Copy out the entries below exactly as they stand, but only from the line containing "woven basket: none" through the line containing "vase: none [51,322,102,391]".

☆ ☆ ☆

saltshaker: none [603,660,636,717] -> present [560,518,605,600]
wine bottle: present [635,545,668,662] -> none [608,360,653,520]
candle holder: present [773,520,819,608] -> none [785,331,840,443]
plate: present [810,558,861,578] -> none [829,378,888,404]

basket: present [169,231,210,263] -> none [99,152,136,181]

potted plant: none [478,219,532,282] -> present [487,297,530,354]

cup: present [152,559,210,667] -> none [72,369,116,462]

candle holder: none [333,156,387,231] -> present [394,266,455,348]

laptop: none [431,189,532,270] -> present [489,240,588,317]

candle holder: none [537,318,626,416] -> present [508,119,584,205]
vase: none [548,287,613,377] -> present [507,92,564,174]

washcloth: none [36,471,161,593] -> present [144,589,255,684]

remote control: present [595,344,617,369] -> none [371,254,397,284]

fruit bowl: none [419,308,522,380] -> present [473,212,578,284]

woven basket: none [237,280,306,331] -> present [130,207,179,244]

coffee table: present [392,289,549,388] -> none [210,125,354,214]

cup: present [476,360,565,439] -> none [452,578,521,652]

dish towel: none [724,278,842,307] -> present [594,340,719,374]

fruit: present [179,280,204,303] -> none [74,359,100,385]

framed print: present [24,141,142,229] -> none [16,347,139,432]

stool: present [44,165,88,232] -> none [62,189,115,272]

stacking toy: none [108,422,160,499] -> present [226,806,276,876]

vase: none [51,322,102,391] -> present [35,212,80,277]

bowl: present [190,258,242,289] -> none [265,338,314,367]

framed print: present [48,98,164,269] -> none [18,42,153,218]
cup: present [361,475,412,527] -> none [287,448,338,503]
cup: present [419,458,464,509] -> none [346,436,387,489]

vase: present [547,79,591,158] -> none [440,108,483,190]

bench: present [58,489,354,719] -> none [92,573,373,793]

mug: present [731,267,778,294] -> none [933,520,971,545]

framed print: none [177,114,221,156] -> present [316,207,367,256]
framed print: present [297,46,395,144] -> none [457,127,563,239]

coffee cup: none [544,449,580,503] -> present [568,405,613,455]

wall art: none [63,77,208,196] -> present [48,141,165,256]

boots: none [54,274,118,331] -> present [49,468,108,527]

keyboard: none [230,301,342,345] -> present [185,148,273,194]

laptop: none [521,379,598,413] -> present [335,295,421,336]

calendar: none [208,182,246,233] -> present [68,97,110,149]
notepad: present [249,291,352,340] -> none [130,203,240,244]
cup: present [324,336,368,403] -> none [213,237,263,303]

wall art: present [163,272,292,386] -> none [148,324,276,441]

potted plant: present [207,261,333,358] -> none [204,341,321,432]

☆ ☆ ☆

Result of this task:
woven basket: none [237,280,306,331] -> present [130,207,179,244]

coffee table: present [392,289,549,388] -> none [210,125,354,214]

cup: present [476,360,565,439] -> none [452,578,521,652]

dish towel: none [724,278,842,307] -> present [594,340,719,374]

fruit: present [179,280,204,303] -> none [74,359,100,385]

framed print: present [24,141,142,229] -> none [16,347,139,432]

stool: present [44,165,88,232] -> none [62,189,115,272]

stacking toy: none [108,422,160,499] -> present [226,806,276,876]

vase: none [51,322,102,391] -> present [35,212,80,277]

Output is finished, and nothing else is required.